-- Your instructions --
The answer should match the entries below word for word, minus their pictures.

(Beginning of Supplied material)

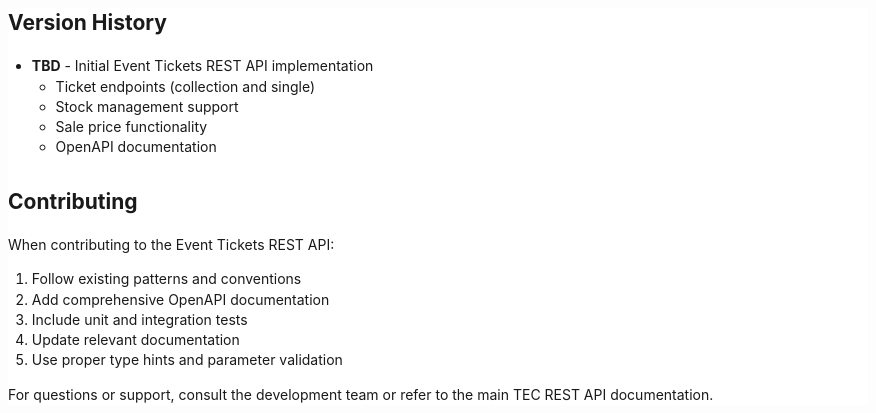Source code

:## Version History

- **TBD** - Initial Event Tickets REST API implementation
  - Ticket endpoints (collection and single)
  - Stock management support
  - Sale price functionality
  - OpenAPI documentation

## Contributing

When contributing to the Event Tickets REST API:

1. Follow existing patterns and conventions
2. Add comprehensive OpenAPI documentation
3. Include unit and integration tests
4. Update relevant documentation
5. Use proper type hints and parameter validation

For questions or support, consult the development team or refer to the main TEC REST API documentation.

(End of Supplied material)

-- Result below --
Source code

:## Version History

- **TBD** - Initial Event Tickets REST API implementation
  - Ticket endpoints (collection and single)
  - Stock management support
  - Sale price functionality
  - OpenAPI documentation

## Contributing

When contributing to the Event Tickets REST API:

1. Follow existing patterns and conventions
2. Add comprehensive OpenAPI documentation
3. Include unit and integration tests
4. Update relevant documentation
5. Use proper type hints and parameter validation

For questions or support, consult the development team or refer to the main TEC REST API documentation.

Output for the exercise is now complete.